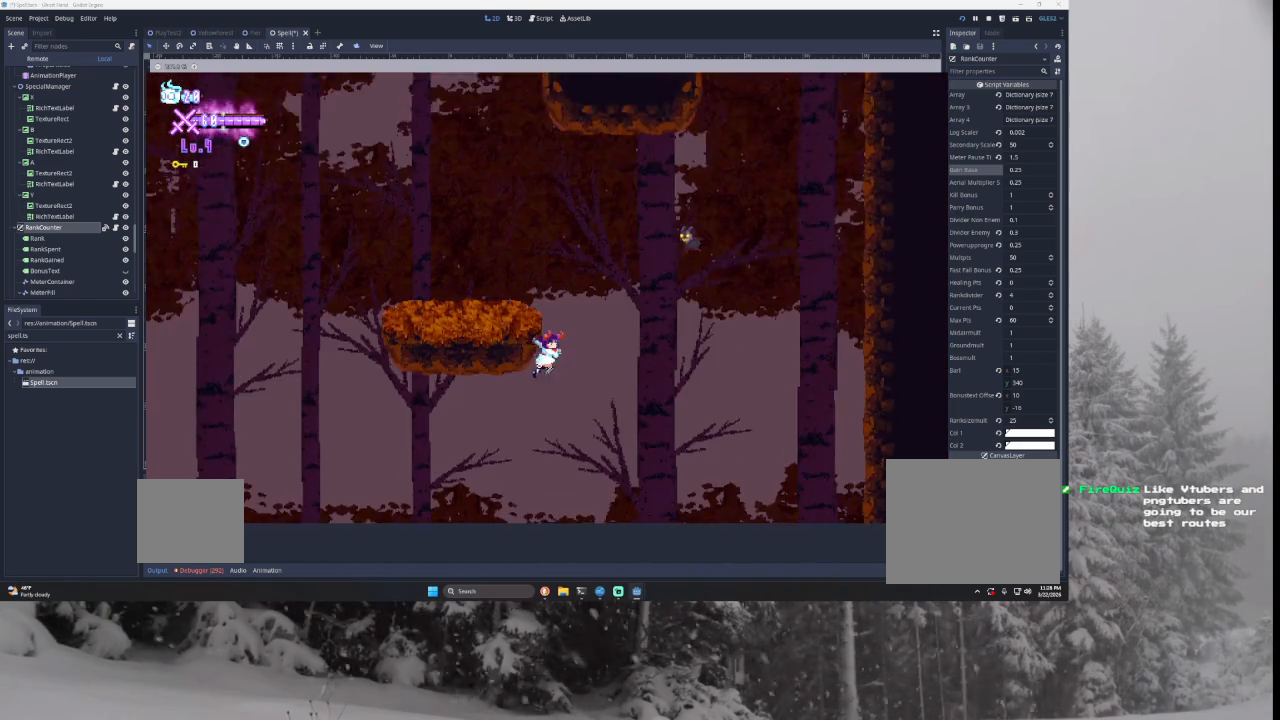
{"buttons": ["TRIANGLE"], "left_stick": "left", "right_stick": "center", "events": [[233, "TRIANGLE", "down"]]}
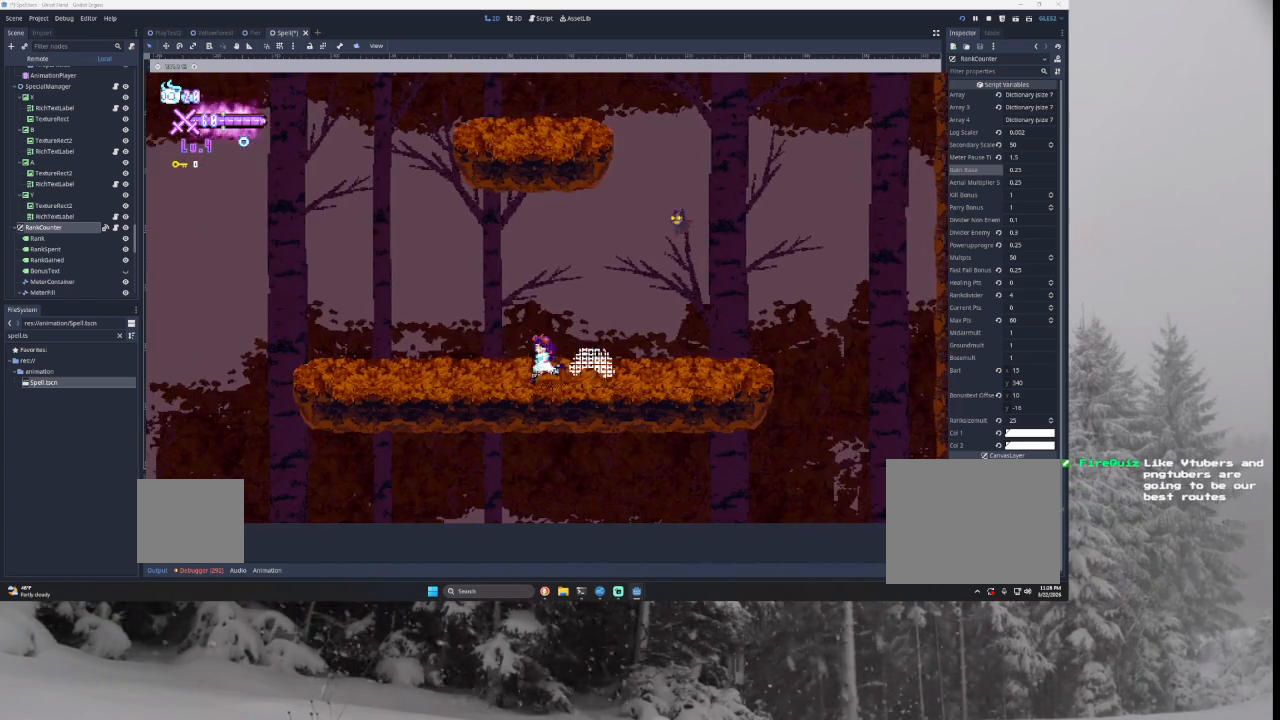
{"buttons": [], "left_stick": "right", "right_stick": "center", "events": [[33, "TRIANGLE", "up"], [100, "left_stick", "center"], [167, "left_stick", "right"]]}
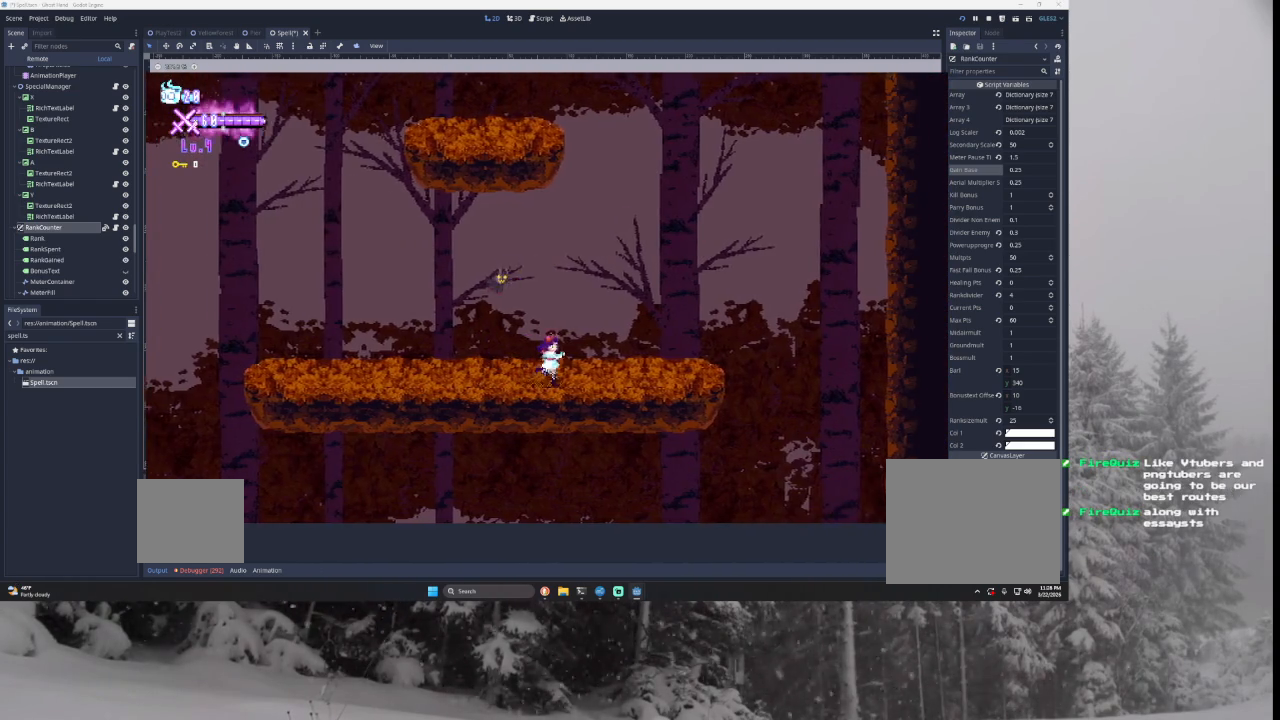
{"buttons": [], "left_stick": "right", "right_stick": "center", "events": []}
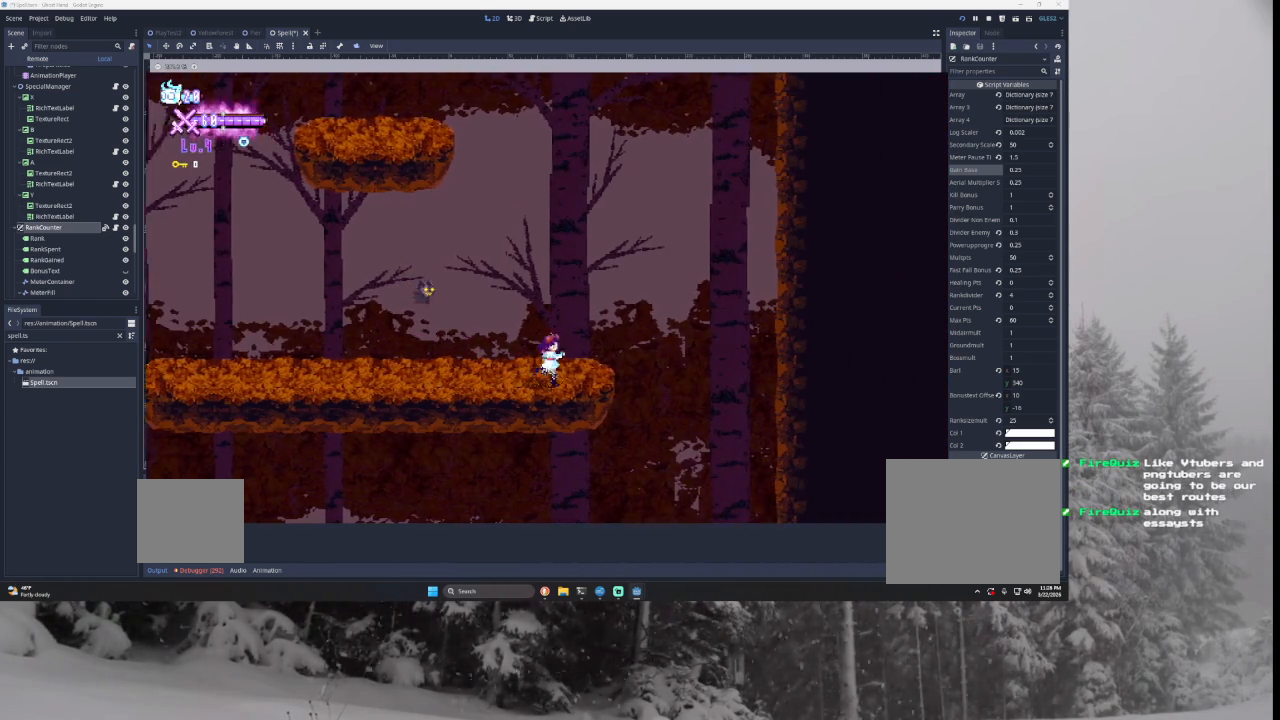
{"buttons": ["TRIANGLE"], "left_stick": "right", "right_stick": "center", "events": [[267, "TRIANGLE", "down"]]}
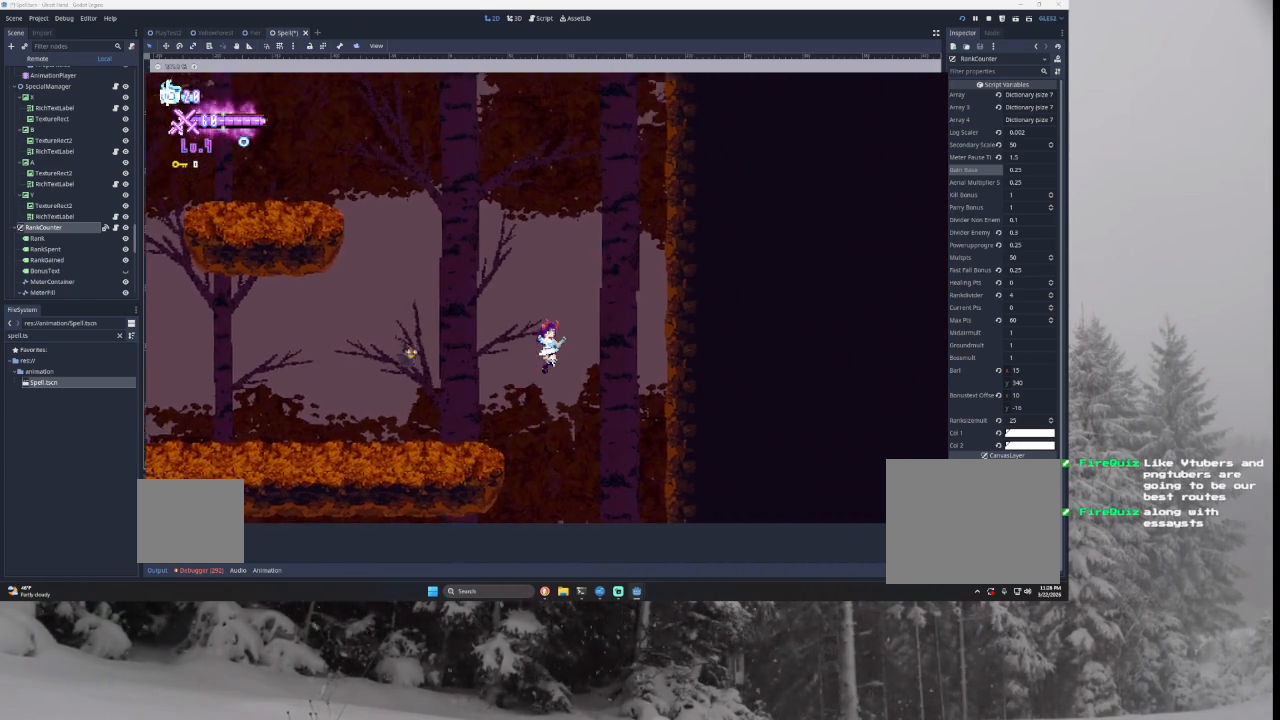
{"buttons": ["TRIANGLE"], "left_stick": "right", "right_stick": "center", "events": [[133, "TRIANGLE", "up"], [200, "TRIANGLE", "down"]]}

----------

**Problem to work on**
Output each entry shown above exactly as it stands, with all pictures removed.

**Answer to the problem**
{"buttons": ["TRIANGLE"], "left_stick": "left", "right_stick": "center", "events": [[233, "TRIANGLE", "down"]]}
{"buttons": [], "left_stick": "right", "right_stick": "center", "events": [[33, "TRIANGLE", "up"], [100, "left_stick", "center"], [167, "left_stick", "right"]]}
{"buttons": [], "left_stick": "right", "right_stick": "center", "events": []}
{"buttons": ["TRIANGLE"], "left_stick": "right", "right_stick": "center", "events": [[267, "TRIANGLE", "down"]]}
{"buttons": ["TRIANGLE"], "left_stick": "right", "right_stick": "center", "events": [[133, "TRIANGLE", "up"], [200, "TRIANGLE", "down"]]}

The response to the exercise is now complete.